■ **What the task asks**
Find the line below with "datosabiertos@agesic.gub.uy" and the line with "співаку Василю Сліпаку". Output exactly those lines and everything between them, leaving out the pictures.

■ **The data**
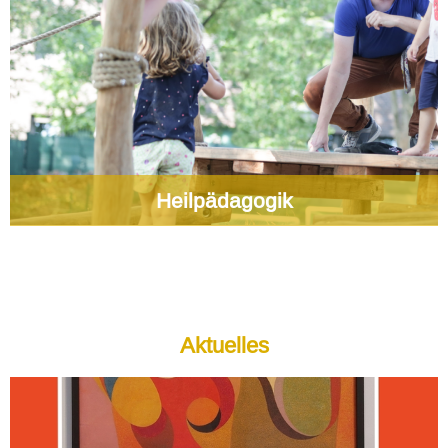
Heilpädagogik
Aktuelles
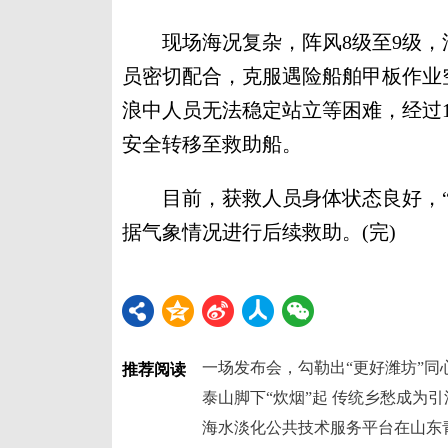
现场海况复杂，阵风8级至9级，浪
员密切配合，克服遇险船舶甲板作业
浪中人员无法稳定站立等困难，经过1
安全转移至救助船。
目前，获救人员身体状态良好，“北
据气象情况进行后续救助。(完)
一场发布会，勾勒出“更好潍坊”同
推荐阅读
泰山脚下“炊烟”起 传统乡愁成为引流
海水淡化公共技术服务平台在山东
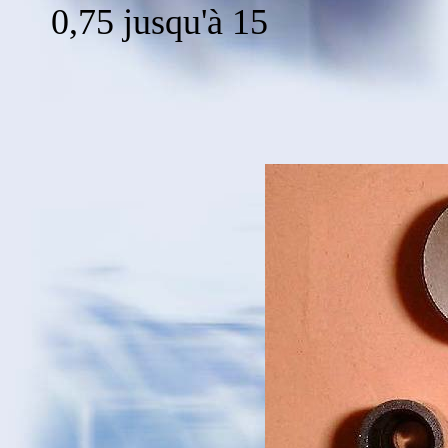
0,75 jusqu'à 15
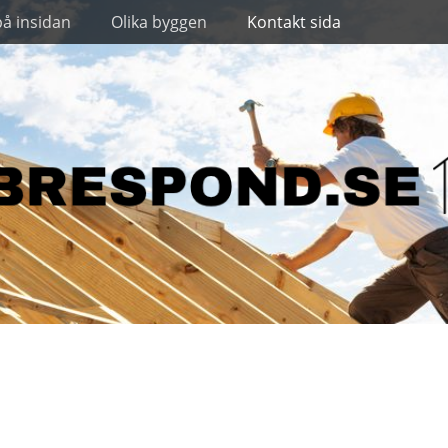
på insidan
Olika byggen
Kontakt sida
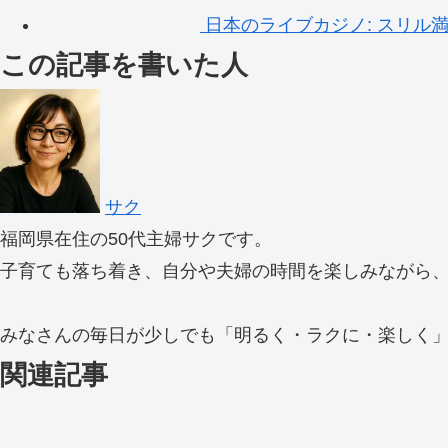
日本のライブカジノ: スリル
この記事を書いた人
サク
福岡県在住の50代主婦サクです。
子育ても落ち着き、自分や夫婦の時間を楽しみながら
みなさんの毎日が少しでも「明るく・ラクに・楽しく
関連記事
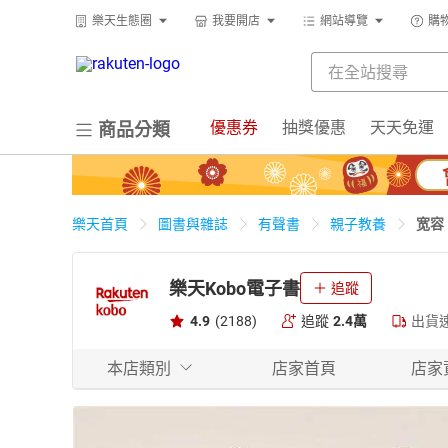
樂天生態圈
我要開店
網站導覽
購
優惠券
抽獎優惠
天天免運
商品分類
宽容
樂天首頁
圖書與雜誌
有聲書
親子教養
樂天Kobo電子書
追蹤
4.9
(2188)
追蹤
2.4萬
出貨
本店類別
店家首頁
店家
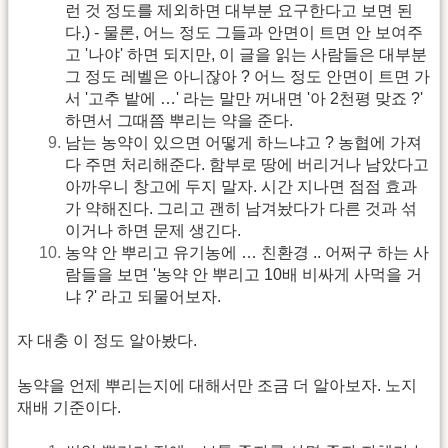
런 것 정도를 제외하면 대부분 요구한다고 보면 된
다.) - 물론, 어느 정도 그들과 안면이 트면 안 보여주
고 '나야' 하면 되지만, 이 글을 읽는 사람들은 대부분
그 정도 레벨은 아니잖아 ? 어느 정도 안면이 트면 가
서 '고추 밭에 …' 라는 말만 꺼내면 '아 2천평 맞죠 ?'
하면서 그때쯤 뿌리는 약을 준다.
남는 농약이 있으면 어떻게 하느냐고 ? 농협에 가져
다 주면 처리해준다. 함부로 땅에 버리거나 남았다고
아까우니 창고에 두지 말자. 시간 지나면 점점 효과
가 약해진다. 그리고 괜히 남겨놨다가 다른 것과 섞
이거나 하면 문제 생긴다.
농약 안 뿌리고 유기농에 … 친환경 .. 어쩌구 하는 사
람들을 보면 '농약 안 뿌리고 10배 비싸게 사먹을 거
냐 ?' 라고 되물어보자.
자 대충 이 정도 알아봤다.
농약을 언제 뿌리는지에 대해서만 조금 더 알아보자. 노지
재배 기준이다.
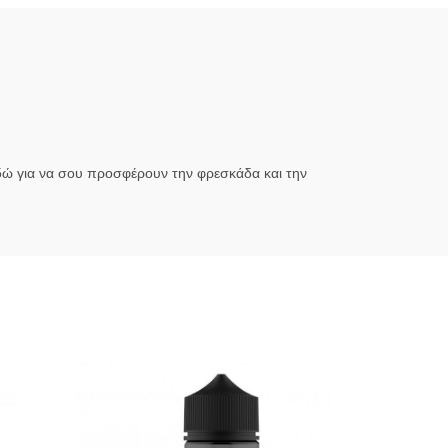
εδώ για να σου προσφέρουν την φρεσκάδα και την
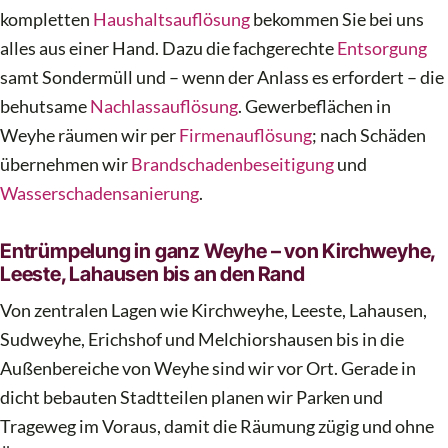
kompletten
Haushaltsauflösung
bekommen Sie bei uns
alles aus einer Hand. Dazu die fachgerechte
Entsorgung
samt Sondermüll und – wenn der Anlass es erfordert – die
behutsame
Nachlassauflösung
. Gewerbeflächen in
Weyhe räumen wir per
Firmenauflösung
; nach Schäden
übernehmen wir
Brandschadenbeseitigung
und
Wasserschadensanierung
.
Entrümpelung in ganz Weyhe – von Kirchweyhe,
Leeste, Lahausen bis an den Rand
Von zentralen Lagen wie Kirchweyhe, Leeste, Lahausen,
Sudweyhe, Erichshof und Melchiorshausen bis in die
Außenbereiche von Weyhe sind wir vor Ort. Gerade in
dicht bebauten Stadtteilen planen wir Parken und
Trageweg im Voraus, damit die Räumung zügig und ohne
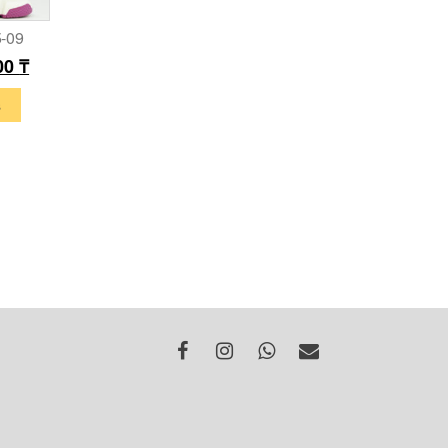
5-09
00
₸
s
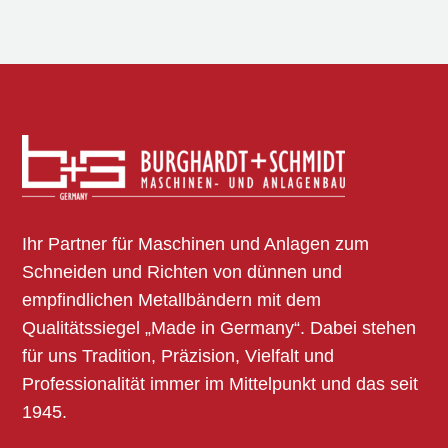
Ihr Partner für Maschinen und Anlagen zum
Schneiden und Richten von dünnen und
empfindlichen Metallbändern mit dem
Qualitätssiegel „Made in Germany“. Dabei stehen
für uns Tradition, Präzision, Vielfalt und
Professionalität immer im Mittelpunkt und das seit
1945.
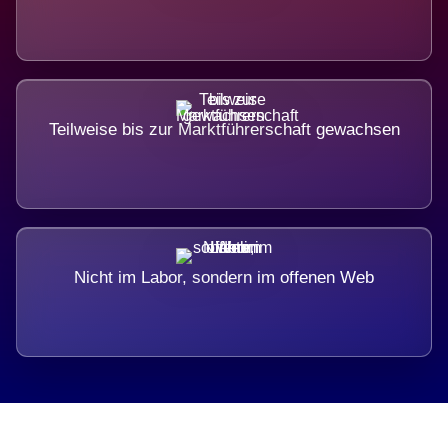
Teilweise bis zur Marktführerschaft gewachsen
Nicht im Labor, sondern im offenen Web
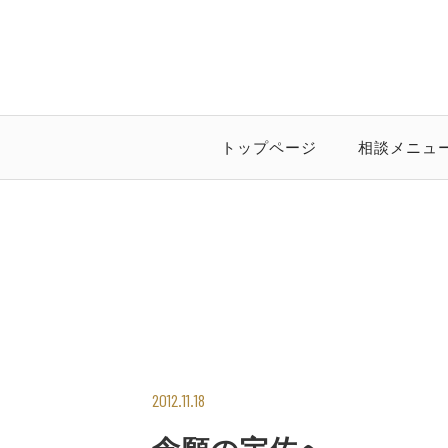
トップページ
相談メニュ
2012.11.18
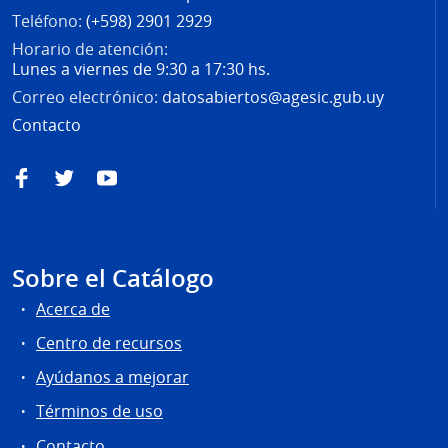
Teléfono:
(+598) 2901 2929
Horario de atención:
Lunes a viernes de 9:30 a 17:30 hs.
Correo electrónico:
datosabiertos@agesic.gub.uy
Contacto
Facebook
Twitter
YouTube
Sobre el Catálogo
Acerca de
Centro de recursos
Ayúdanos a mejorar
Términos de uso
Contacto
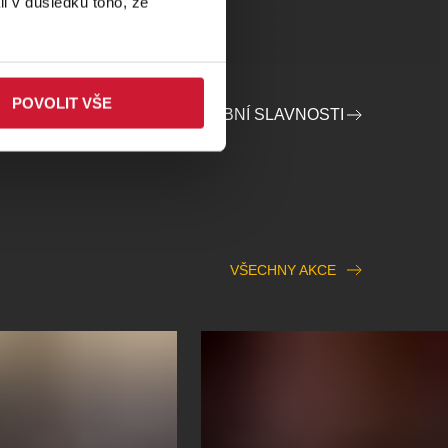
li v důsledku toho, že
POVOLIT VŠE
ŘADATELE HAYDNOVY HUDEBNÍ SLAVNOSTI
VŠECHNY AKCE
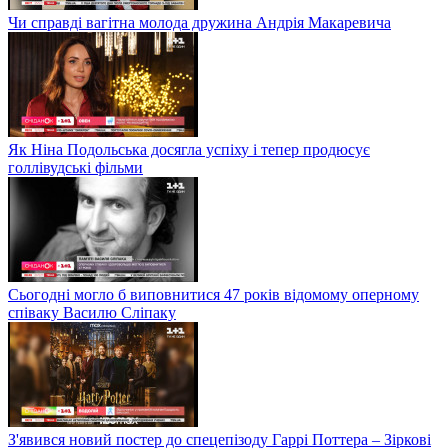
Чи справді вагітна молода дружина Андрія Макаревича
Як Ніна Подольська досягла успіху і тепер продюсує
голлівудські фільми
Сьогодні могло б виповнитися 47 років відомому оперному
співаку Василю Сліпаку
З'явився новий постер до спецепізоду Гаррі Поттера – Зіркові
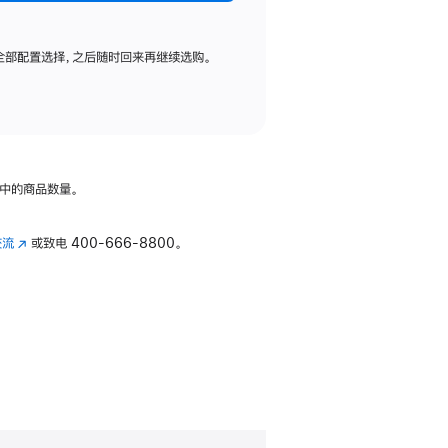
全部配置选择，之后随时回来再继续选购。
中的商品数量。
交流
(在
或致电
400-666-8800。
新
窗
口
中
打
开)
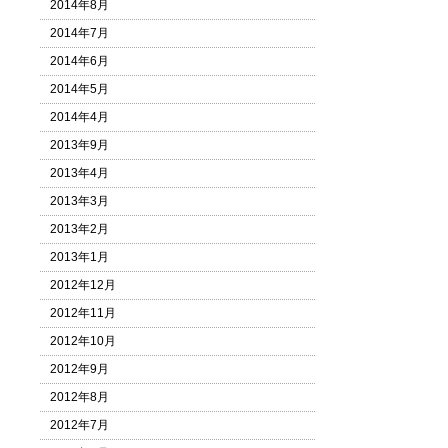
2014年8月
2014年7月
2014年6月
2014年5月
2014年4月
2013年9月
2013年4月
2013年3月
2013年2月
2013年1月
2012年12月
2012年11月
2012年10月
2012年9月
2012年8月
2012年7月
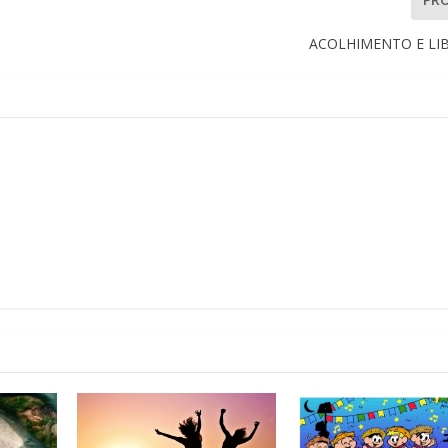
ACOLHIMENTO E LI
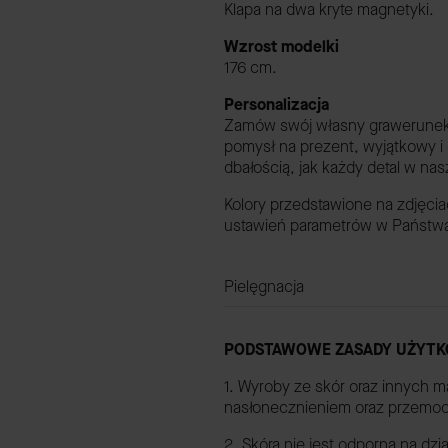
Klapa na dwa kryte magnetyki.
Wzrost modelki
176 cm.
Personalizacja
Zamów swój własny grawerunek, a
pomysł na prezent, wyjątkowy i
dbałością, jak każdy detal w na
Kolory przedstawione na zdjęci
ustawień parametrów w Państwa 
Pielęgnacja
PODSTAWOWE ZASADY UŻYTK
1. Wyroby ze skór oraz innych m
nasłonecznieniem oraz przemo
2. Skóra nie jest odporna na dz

■ **Exercise result**
datosabiertos@agesic.gub.uy
Contacto
Facebook
Twitter
YouTube
Sobre el Catálogo
Acerca de
Centro de recursos
Ayúdanos a mejorar
Términos de uso
Contacto
li v důsledku toho, že
POVOLIT VŠE
ŘADATELE HAYDNOVY HUDEBNÍ SLAVNOSTI
VŠECHNY AKCE
Чи справді вагітна молода дружина Андрія Макаревича
Як Ніна Подольська досягла успіху і тепер продюсує
голлівудські фільми
Сьогодні могло б виповнитися 47 років відомому оперному
співаку Василю Сліпаку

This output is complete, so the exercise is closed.